The chorus on the shore of the pond chokes to silence.
As Sheriff Johnson topples overboard, the boat pitches. Nobody makes a sound; the sheriff ’s mouth is gone, Margie is passed out— or dead, and the girl with the cornrows is peacefully sleeping, possessed. Only Ron yells, tumbling into the water as the boat capsizes.
The water is freezing. Ron pulls to the surface and takes a breath, sees the ring of sleeping faces, the makeup masked director, the big, round moon wreathed in clouds. This is it. This is where he’ll pull Margie and the sleeping girl to safety. And he’ll kick the director’s ass. And he’ll, he’ll—
But now, suddenly, he’s rushing down, away from the moonlight into the dark.
He panics at first, not realizing what’s happening. Then he understands. The weight dropped when the boat tipped over, pulling the rope taut around his neck. When it ran out of slack, he was pulled under. And now he’s being dragged down fast.
Despite the speed, the descent seems like it’ll never end. His ears pop painfully over and over. The pressure makes his head ache.
Already the cold of the water has numbed his fingers and toes.
He’s still falling headfirst into oblivion.
He glances over and sees the outline of somebody else falling next to him, but whether it’s the sleepwalker girl or Margie he can’t tell.
He flails his arms, trying with all his strength to pull himself and the weight to the surface, but his effort doesn’t even slow his descent. He tries to get his fingers under the rope, to loosen it enough to pull his head out, but the noose is so tight he thinks it might have actually cut into his neck. So he falls.
The blackness mixes into a dizzy delirium. He’s going to die. He tries to make his life flash before his eyes, but he can’t. Maybe he already did that too much anyway.
Figures, he was never good at much. Why should dying be any different?
He’s falling.
Maybe he passes out for an instant and dreams, or maybe he just thinks he does. Anyway, he’s back in the jungle.
Ron sits with Dirty Dan in an old, blown-out foxhole. They’re up
to their knees in brown rainwater, and it’s still coming down. Another
forty-eight hours and they’ll be able to swim back to Lai Khe, Dan
jokes in a whisper. Ron can’t bring himself to laugh. They’ve been in the
hole for two days, ever since Ron turned around and found that his few
remaining companions had disappeared, sleeping beneath the emerald
canopy of leaves somewhere behind him, full of lead. He wonders: have
the others found them yet, put them in a box and shipped ’em stateside?
Or are they still out there in this rain, being eaten day by day by
roaches and lizards? Would he even recognize them anymore?
For two days, Ron and Dan have sat in the hole, watching the water
creep up around them. By now they’ll both probably have to have their feet
amputated from jungle rot. But there’s no way they can leave. Somehow
they wandered into Charlie’s backyard. Hardly an hour goes by without
their hearing footsteps pass above, or hearing the coarse, evil-sounding
chattering of the North Vietnamese from amongst the nearby trees.
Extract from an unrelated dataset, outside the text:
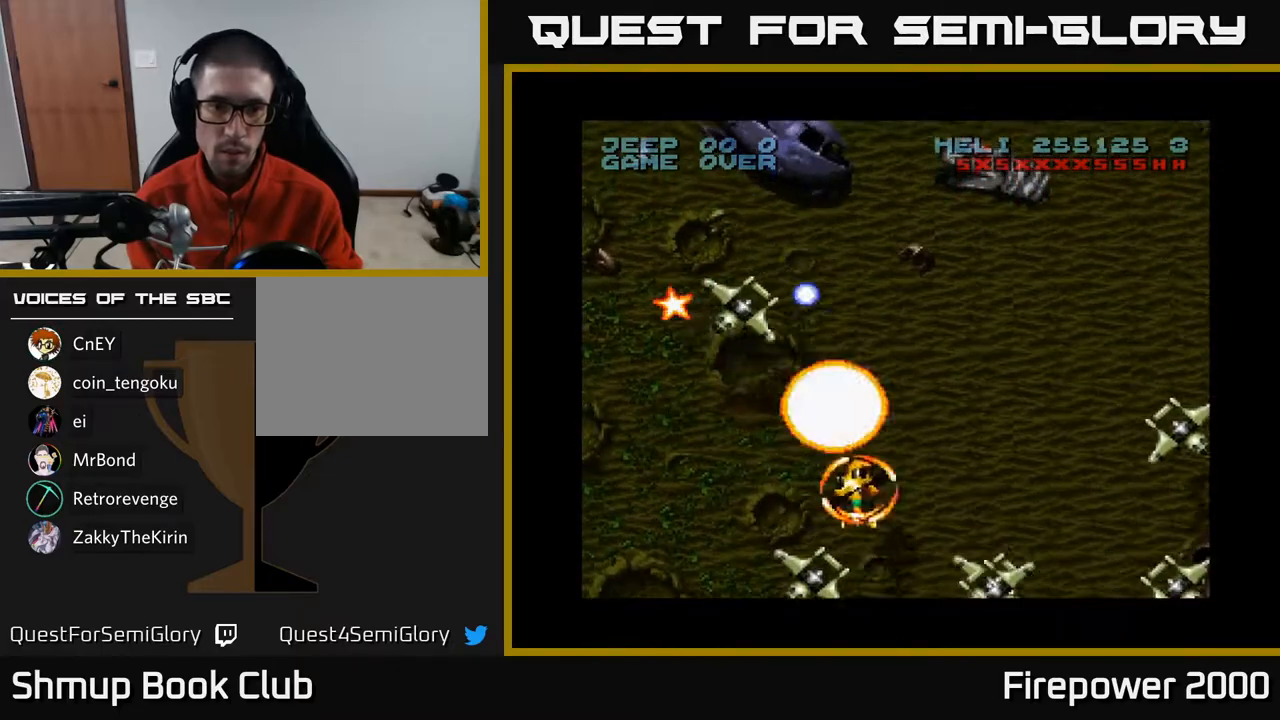
{"buttons": ["A", "DPAD_UP", "DPAD_LEFT"], "left_stick": "center", "right_stick": "center", "events": [[83, "DPAD_DOWN", "up"], [167, "X", "down"], [233, "DPAD_UP", "down"], [250, "DPAD_RIGHT", "up"], [250, "X", "up"], [317, "DPAD_LEFT", "down"]]}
Yesterday a group stopped so close Ron could smell the piss as one of
them relieved himself.
Usually when they hear the enemy approach, Ron and Dan submerge
themselves as much as possible and try not come up for air if
they can help it. If the enemy sneaks up on them, they’ll just sit very
still, holding their fingers on the triggers of their rifles until they tremble
with cramping, waiting to be discovered, waiting to die.